Chair: Elon Eisenberg, Israel
Speaker: Kristy Bannister, United Kingdom
A myriad of complex processes marry to drive pain perception in health and chronicity. Here a brief overview of the peripheral and central nervous system circuitry that drives the full pain experience is given, as the process of nociception is discussed. Through consideration of transduction, transmission, modulation and perception processes, one can begin to piece together the nervous system plasticity (adaptive and maladaptive) that governs specific chronic pain states.

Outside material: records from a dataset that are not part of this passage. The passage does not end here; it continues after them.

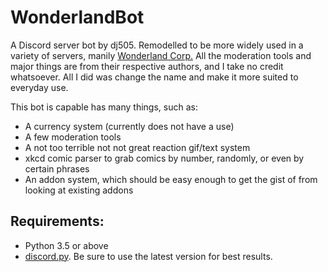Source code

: # WonderlandBot
A Discord server bot by dj505. Remodelled to be more widely used in a variety of servers, manily [Wonderland Corp.](https://discord.gg/WphDny9)
All the moderation tools and major things are from their respective authors, and I take no credit whatsoever. All I did was change the name and make it more suited to everyday use.

This bot is capable has many things, such as:
* A currency system (currently does not have a use)
* A few moderation tools
* A not too terrible not not great reaction gif/text system
* xkcd comic parser to grab comics by number, randomly, or even by certain phrases
* An addon system, which should be easy enough to get the gist of from looking at existing addons

## Requirements:
* Python 3.5 or above
* [discord.py](https://github.com/Rapptz/discord.py). Be sure to use the latest version for best results.
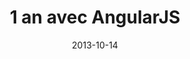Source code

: ---
layout: post.hbs
date: '2013-10-14'
title: 1 an avec AngularJS
categories: [ecrits, presentation]
tags: [javascript, angularJs]
resume: Présentation d'une année de tests, d'expérimentations et d'échecs avec AngularJs. Cette présentation a été faite lors d'un JUG (Java User Group) de Montpellier.
images: ["presentation/jug_logo.png"]
directLink: "http://manland.github.io/slides-angularjs/1anAngularJs/"
---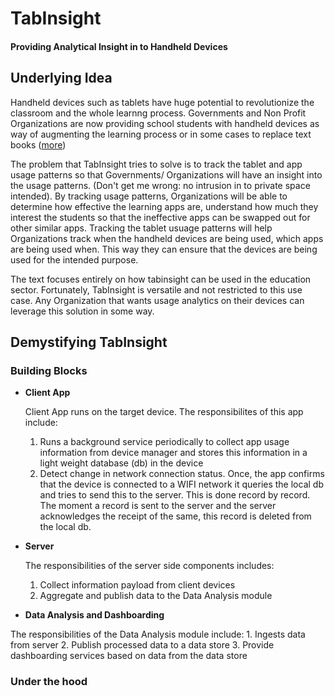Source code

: # TabInsight
#### Providing Analytical Insight in to Handheld Devices


## Underlying Idea

Handheld devices such as tablets have huge potential to revolutionize the classroom and the whole learnng process.
Governments and Non Profit Organizations are now providing school students  with handheld devices as way of augmenting the learning process or in some cases to replace text books (<a href="http://www.huffingtonpost.com/2013/03/06/textbooks-tablets_n_2816567.html">more</a>)

The problem that TabInsight tries to solve is to track the tablet and app usage patterns so that Governments/ Organizations will have an insight into the usage patterns. (Don't get me wrong: no intrusion in to private space intended). By tracking usage patterns, Organizations will be able to determine how effective the learning apps are, understand how much they interest the students so that the ineffective apps can be swapped out for other similar apps. Tracking the tablet usuage patterns will help Organizations track when the handheld devices  are being used, which apps are being used when. This way they can ensure that the devices are being used for the intended purpose.

The text focuses entirely on how  tabinsight can be used in the education sector. Fortunately, TabInsight is versatile and not restricted to this use case. Any Organization that wants usage analytics on their devices can leverage this solution in some way.

## Demystifying TabInsight
### Building Blocks
* **Client App**

  Client App runs on the target device. The responsibilites of this app include:

    1. Runs a background service periodically to collect app usage information from device manager and stores this information in a light weight database (db) in the device
    2. Detect change in network connection status. Once, the app confirms that the device is connected to a WIFI network it queries the local db and tries to send this to the server. This is done record by record. The moment a record is sent to the server and the server acknowledges the receipt of the same, this record is deleted from the local db.
    
* **Server**

  The responsibilities of the server side components includes:

    1. Collect information payload from client devices
    2. Aggregate and publish data to the Data Analysis module
      
*  **Data Analysis and Dashboarding**

  The responsibilities of the Data Analysis module include:
    1. Ingests data from server
    2. Publish processed data  to a data store
    3. Provide dashboarding services based on data from the data store

### Under the hood

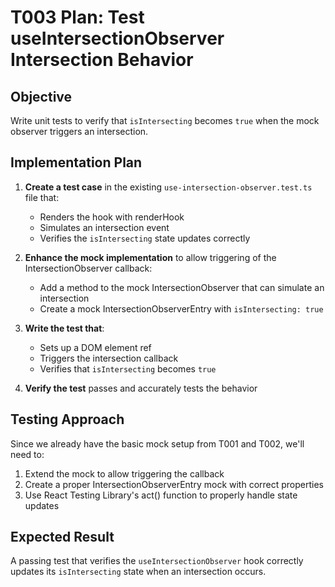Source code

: # T003 Plan: Test useIntersectionObserver Intersection Behavior

## Objective

Write unit tests to verify that `isIntersecting` becomes `true` when the mock observer triggers an intersection.

## Implementation Plan

1. **Create a test case** in the existing `use-intersection-observer.test.ts` file that:

   - Renders the hook with renderHook
   - Simulates an intersection event
   - Verifies the `isIntersecting` state updates correctly

2. **Enhance the mock implementation** to allow triggering of the IntersectionObserver callback:

   - Add a method to the mock IntersectionObserver that can simulate an intersection
   - Create a mock IntersectionObserverEntry with `isIntersecting: true`

3. **Write the test that**:

   - Sets up a DOM element ref
   - Triggers the intersection callback
   - Verifies that `isIntersecting` becomes `true`

4. **Verify the test** passes and accurately tests the behavior

## Testing Approach

Since we already have the basic mock setup from T001 and T002, we'll need to:

1. Extend the mock to allow triggering the callback
2. Create a proper IntersectionObserverEntry mock with correct properties
3. Use React Testing Library's act() function to properly handle state updates

## Expected Result

A passing test that verifies the `useIntersectionObserver` hook correctly updates its `isIntersecting` state when an intersection occurs.
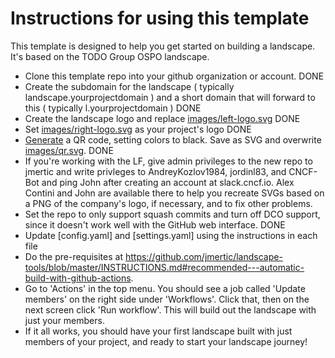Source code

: # Instructions for using this template

This template is designed to help you get started on building a landscape. It's based on the TODO Group OSPO landscape.

- Clone this template repo into your github organization or account. DONE
- Create the subdomain for the landscape ( typically landscape.yourprojectdomain ) and a short domain that will forward to this ( typically l.yourprojectdomain ) DONE
- Create the landscape logo and replace [images/left-logo.svg](images/left-logo.svg) DONE
- Set [images/right-logo.svg](images/right-logo.svg) as your project's logo DONE
- [Generate](https://www.qrcode-monkey.com) a QR code, setting colors to black. Save as SVG and overwrite [images/qr.svg](images/qr.svg). DONE
- If you're working with the LF, give admin privileges to the new repo to jmertic and write privleges to AndreyKozlov1984, jordinl83, and CNCF-Bot and ping John after creating an account at slack.cncf.io. Alex Contini and John are available there to help you recreate SVGs based on a PNG of the company's logo, if necessary, and to fix other problems.
- Set the repo to only support squash commits and turn off DCO support, since it doesn't work well with the GitHub web interface. DONE
- Update [config.yaml] and [settings.yaml] using the instructions in each file
- Do the pre-requisites at https://github.com/jmertic/landscape-tools/blob/master/INSTRUCTIONS.md#recommended---automatic-build-with-github-actions.
- Go to 'Actions' in the top menu. You should see a job called 'Update members' on the right side under 'Workflows'. Click that, then on the next screen click 'Run workflow'. This will build out the landscape with just your members.
- If it all works, you should have your first landscape built with just members of your project, and ready to start your landscape journey!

In health following a noxious insult at the periphery for example, the transduced pain signal is transmitted to the dorsal horn of the spinal cord along primary afferent fibres with ensuing projections to the cortex (somatosensory and frontal) and limbic brain. Following, descending modulatory controls project to the dorsal horn of the spinal cord where they regulate spinal nociceptive processing and the final percept of pain. In total, the multi-dimensional nature of pain comprises sensory discriminative and affective motivational elements resulting in an individualised and unique experience.
The process of peripheral and central sensitization forms an integral part of the normal healing process but pain can persist leading to neuroadaptive alterations that cannot be sufficiently and/or successfully analgesically targeted. Here the context of dysfunctionality in terms of neuropathic pain is discussed by way of highlighting some of the underlying mechanisms that generate abnormal peripheral and central processing in a chronic pain state.